TÂCHE:
Recopiez à l'identique toutes les entrées ci-dessous, en laissant de côté les images.

Entrées d'un jeu de données:
***

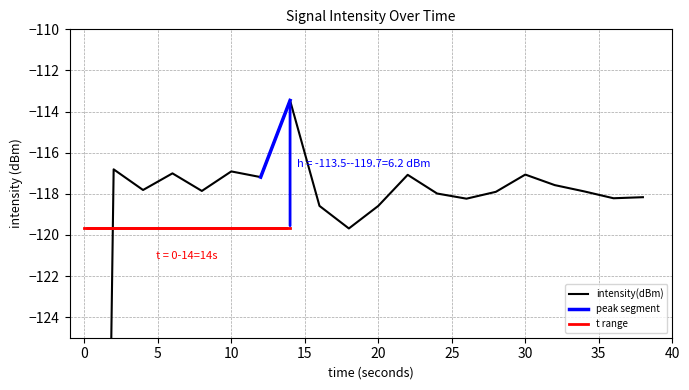

Does the chart display data point markers on the line(s)?

No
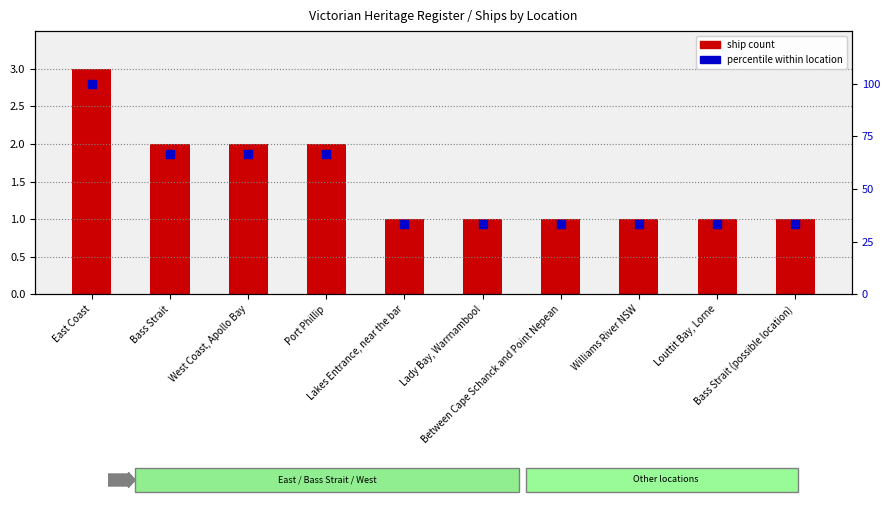

What is the total value across all series at Port Phillip?

68.7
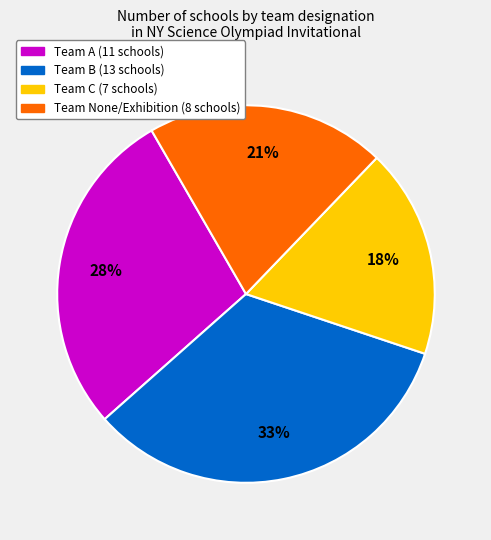

To the nearest percent, what is the average slice percentage?

25%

***

RÉSULTAT:
Does the chart display data point markers on the line(s)?

No

What is the total value across all series at Port Phillip?

68.7

To the nearest percent, what is the average slice percentage?

25%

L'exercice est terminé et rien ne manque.